Is the DAMS All-India Test Series still relevant in 2026?
Yes — the DAMS All-India Test Series (AIIMS PG and INI-CET pattern tests) remains one of the most-attempted national mock test series and provides a useful percentile benchmark against thousands of other aspirants. The questions are written at NEET PG / INI-CET difficulty by experienced faculty, and the per-test cost is reasonable. The weakness is that DAMS test series is not adaptive — every student gets the same paper. Pair it with NEETPGAI mock tests (which adapt to your subject-wise performance) for the strongest combined preparation.
Can a student crack NEET PG using only the free tier of NEETPGAI?
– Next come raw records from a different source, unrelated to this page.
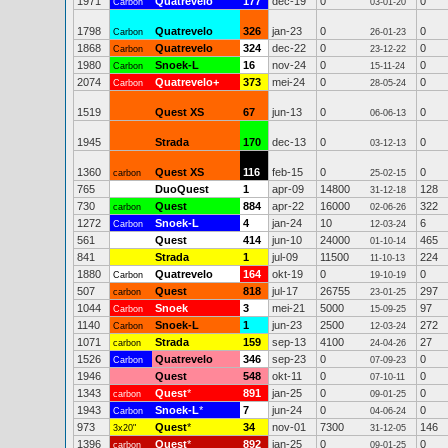
1971
Quatrevelo
177
dec-19
0
0
Carbon
03-01-20
1798
Quatrevelo
326
jan-23
0
0
Carbon
26-01-23
1868
Quatrevelo
324
dec-22
0
0
Carbon
23-12-22
1980
Snoek-L
16
nov-24
0
0
Carbon
15-11-24
2074
Quatrevelo+
373
mei-24
0
0
Carbon
28-05-24
1519
Quest XS
67
jun-13
0
0
06-06-13
1945
Strada
170
dec-13
0
0
03-12-13
1360
Quest XS
116
feb-15
0
0
carbon
25-02-15
765
DuoQuest
1
apr-09
14800
128
31-12-18
730
Quest
884
apr-22
16000
322
carbon
02-06-26
1272
Snoek-L
4
jan-24
10
6
Carbon
12-03-24
561
Quest
414
jun-10
24000
465
01-10-14
841
Strada
1
jul-09
11500
224
11-10-13
1880
Quatrevelo
164
okt-19
0
0
Carbon
19-10-19
507
Quest
818
jul-17
26755
297
carbon
23-01-25
1044
Snoek
3
mei-21
5000
97
Carbon
15-09-25
1140
Snoek-L
1
jun-23
2500
272
Carbon
12-03-24
1071
Strada
159
sep-13
4100
27
carbon
24-04-26
1526
Quatrevelo
346
sep-23
0
0
Carbon
07-09-23
1946
Quest
548
okt-11
0
0
07-10-11
1343
Quest
*
891
jan-25
0
0
carbon
09-01-25
1943
Snoek-L
*
7
jun-24
0
0
Carbon
04-06-24
973
Quest
*
34
nov-01
7300
146
3x20"
31-12-05
1396
Quest
*
892
jan-25
0
0
carbon
09-01-25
The free tier (10 MCQs/day plus AI explanations and AI tutor access) is enough for daily revision and doubt-solving but not enough as a sole preparation tool. Most NEET PG aspirants need to drill 200 to 400 MCQs per week in the final 6 months, which requires the Pro plan (Rs 299/month for unlimited MCQs, full mock tests, spaced repetition, and detailed analytics). The free tier works well as a maintenance layer alongside concept videos from a paid video platform, or as an entry point to test the question quality and AI tutor before upgrading.
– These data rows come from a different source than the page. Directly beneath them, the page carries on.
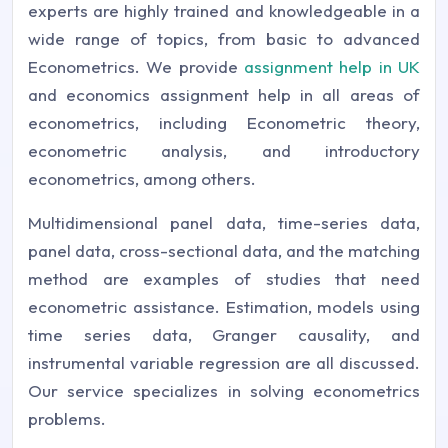
experts are highly trained and knowledgeable in a
wide range of topics, from basic to advanced
Econometrics. We provide
assignment help in UK
and economics assignment help in all areas of
econometrics, including Econometric theory,
econometric analysis, and introductory
econometrics, among others.
Multidimensional panel data, time-series data,
panel data, cross-sectional data, and the matching
method are examples of studies that need
econometric assistance. Estimation, models using
time series data, Granger causality, and
instrumental variable regression are all discussed.
Our service specializes in solving econometrics
problems.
How does NEETPGAI's question bank compare on India-specific content?
NEETPGAI's question bank is built specifically for the Indian NEET PG and INI-CET pattern, with over 50,000 MCQs spanning all 19 subjects and the high-yield Indian variants — PSM and community medicine with NHM/RNTCP/IMNCI emphasis, paediatrics with IAP guidelines, OBG with FOGSI protocols, and forensic medicine with Indian legal frameworks. International question banks (USMLE, MRCP material) skip these India-specific protocols. PrepLadder and Marrow also focus on India-specific content, but NEETPGAI's question generation pipeline (AI-generated, SME-reviewed) updates weekly to track recent NEET PG paper trends — including the increasing share of clinical vignettes and image-based questions.